I do have a bit of background in this area, and a lot of foolish and reckless things have occurred in this place. I was the then minister for sustainability, environment and conservation, and with John Hill we announced back in October 2012 that the government had decided to ban the commercial use of solaria from December 2014. There was argument about why we did not do it immediately, but of course we were giving businesses an opportunity to transition to a world without solaria here in South Australia. Again, it was not anything that had come out of the blue. What we had seen was an enormous amount of evidence provided by scientists, particularly showing that there is, quite simply, no safe way of using solaria.

The member for Heysen also pointed out that there was a form of regulation. It was essentially a self-regulation; she mentioned age and she mentioned type 1 skin type. Quite simply, that self-regulation was not working; it was obvious. It was obvious that there were operators who were abiding by that self-regulation, but there were enough that were not. That was evidenced in various media reports—on those TV shows that I do not normally watch—which chased people into solaria and identified people who were not suitable to do it, who were certainly not suitable under a self-regulation process, and who should have been identified as such. There is no safe way to use them. There is significant research. I am not going to detail that research, but research has been conducted here in South Australia, in Australia and across the world.

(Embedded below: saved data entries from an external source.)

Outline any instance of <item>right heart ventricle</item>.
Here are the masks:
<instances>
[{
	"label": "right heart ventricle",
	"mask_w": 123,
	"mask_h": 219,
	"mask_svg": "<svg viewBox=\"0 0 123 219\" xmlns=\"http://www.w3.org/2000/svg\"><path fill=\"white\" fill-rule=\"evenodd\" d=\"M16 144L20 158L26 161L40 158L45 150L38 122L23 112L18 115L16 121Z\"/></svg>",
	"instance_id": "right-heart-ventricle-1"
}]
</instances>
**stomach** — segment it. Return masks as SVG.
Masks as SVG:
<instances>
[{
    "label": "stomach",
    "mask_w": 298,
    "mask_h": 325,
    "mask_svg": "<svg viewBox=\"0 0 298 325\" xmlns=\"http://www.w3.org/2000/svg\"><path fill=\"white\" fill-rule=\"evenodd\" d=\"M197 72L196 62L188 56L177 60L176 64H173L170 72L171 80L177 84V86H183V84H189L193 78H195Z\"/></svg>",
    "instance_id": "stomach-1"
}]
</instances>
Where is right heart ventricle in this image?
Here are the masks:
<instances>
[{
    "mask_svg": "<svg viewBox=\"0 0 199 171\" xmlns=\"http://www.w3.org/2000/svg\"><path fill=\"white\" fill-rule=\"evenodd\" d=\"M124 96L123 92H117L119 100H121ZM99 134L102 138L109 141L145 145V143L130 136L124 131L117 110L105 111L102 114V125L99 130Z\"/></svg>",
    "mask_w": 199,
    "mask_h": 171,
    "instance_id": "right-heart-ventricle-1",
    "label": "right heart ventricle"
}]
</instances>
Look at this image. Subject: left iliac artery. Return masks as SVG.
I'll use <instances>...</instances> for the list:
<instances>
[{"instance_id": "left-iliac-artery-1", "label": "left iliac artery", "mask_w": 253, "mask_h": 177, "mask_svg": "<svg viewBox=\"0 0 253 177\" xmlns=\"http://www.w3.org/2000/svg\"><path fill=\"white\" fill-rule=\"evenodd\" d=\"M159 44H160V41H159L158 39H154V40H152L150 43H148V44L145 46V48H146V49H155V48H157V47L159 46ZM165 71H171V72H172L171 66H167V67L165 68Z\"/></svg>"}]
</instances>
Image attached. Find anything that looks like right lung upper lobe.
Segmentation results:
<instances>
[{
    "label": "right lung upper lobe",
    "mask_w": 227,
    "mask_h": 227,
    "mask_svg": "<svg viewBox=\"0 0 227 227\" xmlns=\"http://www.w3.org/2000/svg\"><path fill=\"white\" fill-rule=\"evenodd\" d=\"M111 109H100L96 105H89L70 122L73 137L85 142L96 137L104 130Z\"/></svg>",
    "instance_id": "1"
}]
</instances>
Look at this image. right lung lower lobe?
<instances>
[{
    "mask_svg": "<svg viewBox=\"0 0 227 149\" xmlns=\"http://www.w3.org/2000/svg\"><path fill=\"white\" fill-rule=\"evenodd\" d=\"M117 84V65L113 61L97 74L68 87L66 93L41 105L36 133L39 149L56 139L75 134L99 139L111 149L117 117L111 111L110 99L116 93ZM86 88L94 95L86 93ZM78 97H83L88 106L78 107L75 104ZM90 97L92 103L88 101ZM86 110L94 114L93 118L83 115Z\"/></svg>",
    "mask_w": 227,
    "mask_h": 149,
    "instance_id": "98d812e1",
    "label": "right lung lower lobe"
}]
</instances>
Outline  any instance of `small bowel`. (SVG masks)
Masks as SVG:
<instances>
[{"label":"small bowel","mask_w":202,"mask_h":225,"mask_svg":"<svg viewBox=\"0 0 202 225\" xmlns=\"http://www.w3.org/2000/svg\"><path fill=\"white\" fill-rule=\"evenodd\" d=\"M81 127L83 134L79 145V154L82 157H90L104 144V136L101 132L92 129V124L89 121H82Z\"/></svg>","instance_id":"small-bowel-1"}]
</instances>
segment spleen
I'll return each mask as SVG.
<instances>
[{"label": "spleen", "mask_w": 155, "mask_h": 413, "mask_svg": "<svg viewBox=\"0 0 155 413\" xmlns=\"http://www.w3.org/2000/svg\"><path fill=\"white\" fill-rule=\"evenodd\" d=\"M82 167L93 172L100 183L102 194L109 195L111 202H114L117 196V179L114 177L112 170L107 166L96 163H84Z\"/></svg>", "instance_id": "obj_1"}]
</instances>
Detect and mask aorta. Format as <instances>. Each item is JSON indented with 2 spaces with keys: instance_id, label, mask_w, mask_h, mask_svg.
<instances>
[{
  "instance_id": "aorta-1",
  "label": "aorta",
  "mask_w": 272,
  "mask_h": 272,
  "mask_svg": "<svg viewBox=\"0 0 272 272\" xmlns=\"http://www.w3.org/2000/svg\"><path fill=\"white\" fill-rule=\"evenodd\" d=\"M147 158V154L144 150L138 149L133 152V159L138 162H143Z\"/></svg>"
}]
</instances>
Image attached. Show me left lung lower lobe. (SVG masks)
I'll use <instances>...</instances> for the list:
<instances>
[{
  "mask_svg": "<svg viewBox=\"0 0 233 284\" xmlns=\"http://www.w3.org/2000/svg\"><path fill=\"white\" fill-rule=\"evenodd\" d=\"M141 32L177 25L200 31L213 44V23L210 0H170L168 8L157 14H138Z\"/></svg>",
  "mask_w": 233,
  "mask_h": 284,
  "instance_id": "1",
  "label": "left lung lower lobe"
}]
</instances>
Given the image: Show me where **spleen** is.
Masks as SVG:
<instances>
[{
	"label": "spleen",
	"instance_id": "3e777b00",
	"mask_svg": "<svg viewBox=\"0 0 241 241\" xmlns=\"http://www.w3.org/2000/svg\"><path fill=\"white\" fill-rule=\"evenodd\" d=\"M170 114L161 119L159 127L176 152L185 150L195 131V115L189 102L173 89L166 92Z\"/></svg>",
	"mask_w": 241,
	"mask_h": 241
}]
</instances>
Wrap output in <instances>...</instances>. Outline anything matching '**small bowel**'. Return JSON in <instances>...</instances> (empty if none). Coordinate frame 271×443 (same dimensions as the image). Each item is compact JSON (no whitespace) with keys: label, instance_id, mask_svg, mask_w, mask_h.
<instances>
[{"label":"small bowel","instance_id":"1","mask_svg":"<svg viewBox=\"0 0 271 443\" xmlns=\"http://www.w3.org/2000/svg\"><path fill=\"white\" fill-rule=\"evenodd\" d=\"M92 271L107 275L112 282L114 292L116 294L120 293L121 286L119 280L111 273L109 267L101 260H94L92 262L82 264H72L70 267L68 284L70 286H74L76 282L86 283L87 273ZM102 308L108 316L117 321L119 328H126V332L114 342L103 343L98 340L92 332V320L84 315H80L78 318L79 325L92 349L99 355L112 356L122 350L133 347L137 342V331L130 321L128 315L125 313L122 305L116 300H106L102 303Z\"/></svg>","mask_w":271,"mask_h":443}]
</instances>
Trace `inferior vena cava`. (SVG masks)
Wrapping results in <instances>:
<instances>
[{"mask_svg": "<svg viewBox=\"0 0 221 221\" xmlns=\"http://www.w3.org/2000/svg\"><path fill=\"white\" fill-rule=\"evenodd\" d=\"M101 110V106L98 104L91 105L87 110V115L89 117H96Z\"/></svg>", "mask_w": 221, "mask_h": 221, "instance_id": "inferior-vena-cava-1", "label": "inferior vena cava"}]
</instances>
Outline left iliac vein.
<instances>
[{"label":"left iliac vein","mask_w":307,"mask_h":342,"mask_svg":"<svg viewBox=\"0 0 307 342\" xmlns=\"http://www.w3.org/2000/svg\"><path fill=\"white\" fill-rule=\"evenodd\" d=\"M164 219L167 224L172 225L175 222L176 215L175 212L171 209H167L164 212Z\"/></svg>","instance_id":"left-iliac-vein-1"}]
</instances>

The governments of New South Wales and Victoria have also announced that they will ban commercial use of solaria from December 2014, and I am glad that the member for Heysen has acknowledged that. There is obviously—and I use the word obviously, because that is what she used—a public health argument. It seems to me that there are occasions when the government of the day has to act, act accordingly and act decisively. That was the reason that this was announced at that particular time, with, as I have said, a period of time leading up to it to ensure that those businesses would be able to transition to business without the use of solaria.

As I said, it is happening in Queensland, Victoria and New South Wales. I understand that discussions have also taken place in Tasmania. I am not sure of the status of those discussions, but again, they are in line to ban the public use of solaria. I am not going to detail all the research that is available, but there are volumes of it. The research shows that one in six melanomas in Australian young people aged 18 to 29 years would be prevented if solaria were shut down.

With respect to the effect on businesses, as I have said, it was announced back in 2012 with effect in December 2014, to allow those businesses to transition. Also, affected businesses were referred to the small business contact service to provide them with any information and assistance in changing their business practices. Up until that time, that is December 2014, the regulatory and licensing arrangements and requirements for solaria under the Radiation Protection and Control Act 1982 will remain, and that is why it falls under the umbrella of the EPA, as you would expect.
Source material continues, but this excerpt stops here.